On Mon, May 13, 2002 at 09:12:48PM -0600, Rob 'Feztaa' Park wrote:
> What exactly are you referring to when you say ^H? The backspace key? Or
> the actual ^H character?

Sorry, that "^H" notation is an old Unix convention for Control-H---
the control key pressed simultaneously with the "h" key.  I used both
"Control-H" and "^H" in my original post interchangably, thinking it
might be less boring.  Maybe it was just confusing.  Some archaeological
terminals made it difficult or impossible to distinguish the code for
^H from BS, since the ascii for H is 0x48 and BS is 0x08, and Control
typically drops the high bit.  But modern keyboards and tty drivers
easily can tell the two apart.

I want to press the control key, (right next to the "A" key) with my
left little finger, and the "H" key with my right index finger, moving
it slightly to the left from its home position over the "J" key.  It's
sort of comfortable anatomically to press those keys, when I want to
move the cursor to the left.  To move it to the right, I use ^L, which
I had no trouble rebinding in Mutt's editor.

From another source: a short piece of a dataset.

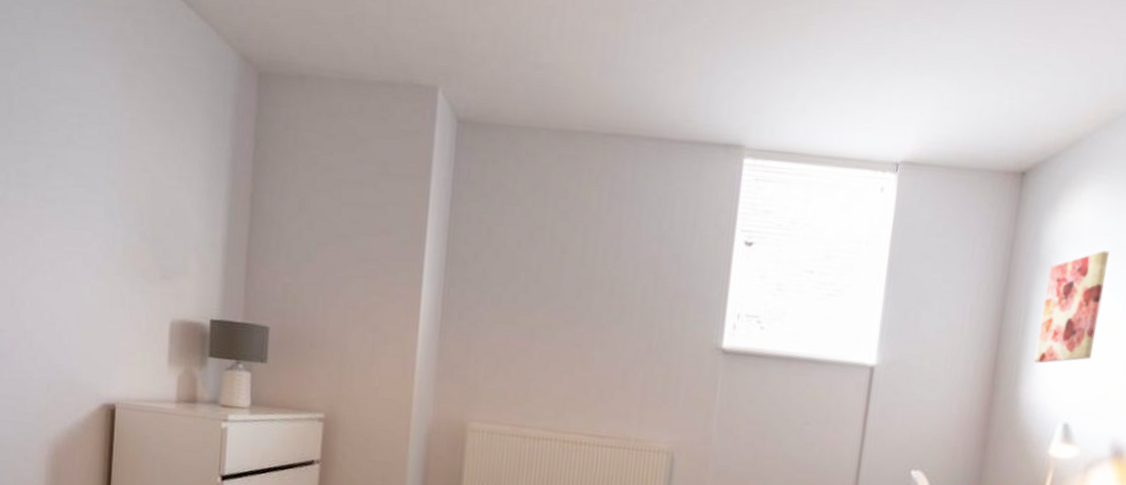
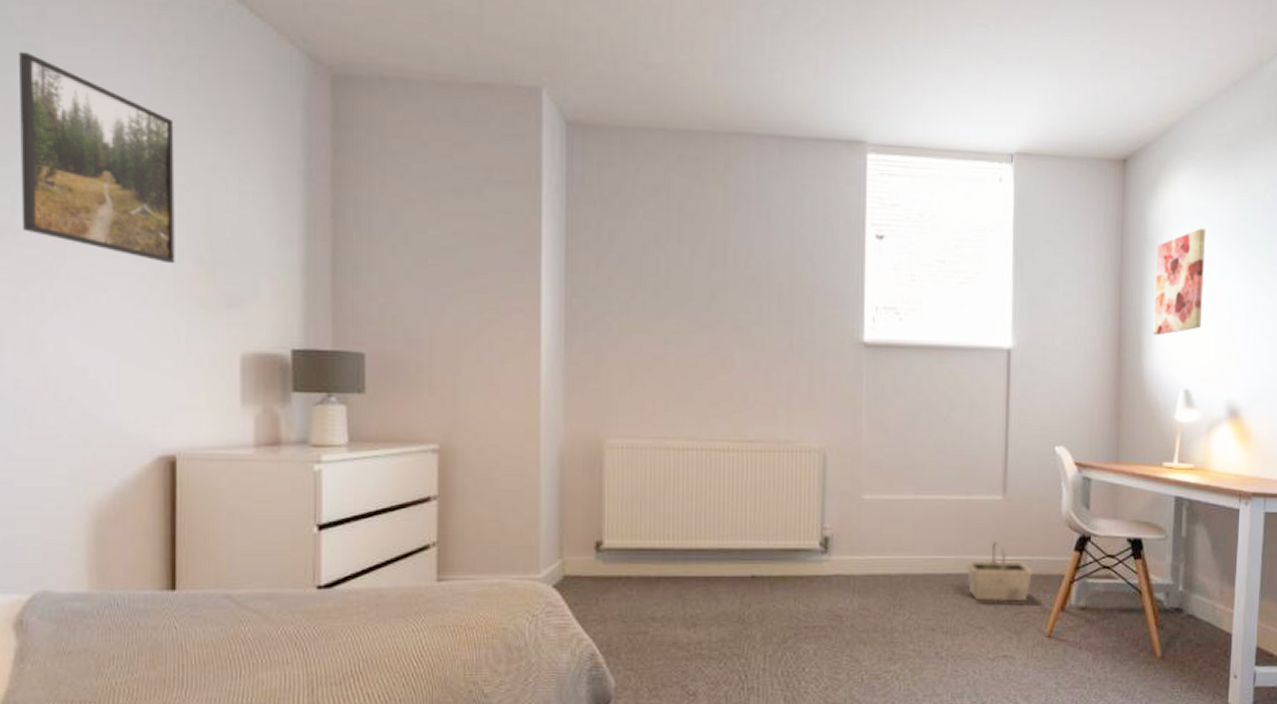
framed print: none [12,50,131,239] -> present [19,52,175,264]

> Because I have no idea how to rebind a character to something, if
> that's even possible

You rebind things, as you say, with the "bind" command.  You represent
control characters with "\cwhatever" (or \C..., or their octal equivalent
with \nnn).  The manual (1.3.99i) section 3.3 "Changing the default key
bindings" has a pretty thorough discussion of this subject.  Pursuant
to this thread, the manual says nothing about the ^H key being unbindable.

> but you can rebind the backspace key like this:
> 
> bind editor <backspace> <left>
> 
> Though I'm not sure if that'll work... (untested).

I'm quite sure that would fail, with the message:
  "<left> no such function in map"
but in any case, even if I substituted "backward-char" for "<left>" in
your example, it's not what I want.  I'm prefectly happy with the way
my <backspace> key works; I just want my ^H key to work correctly.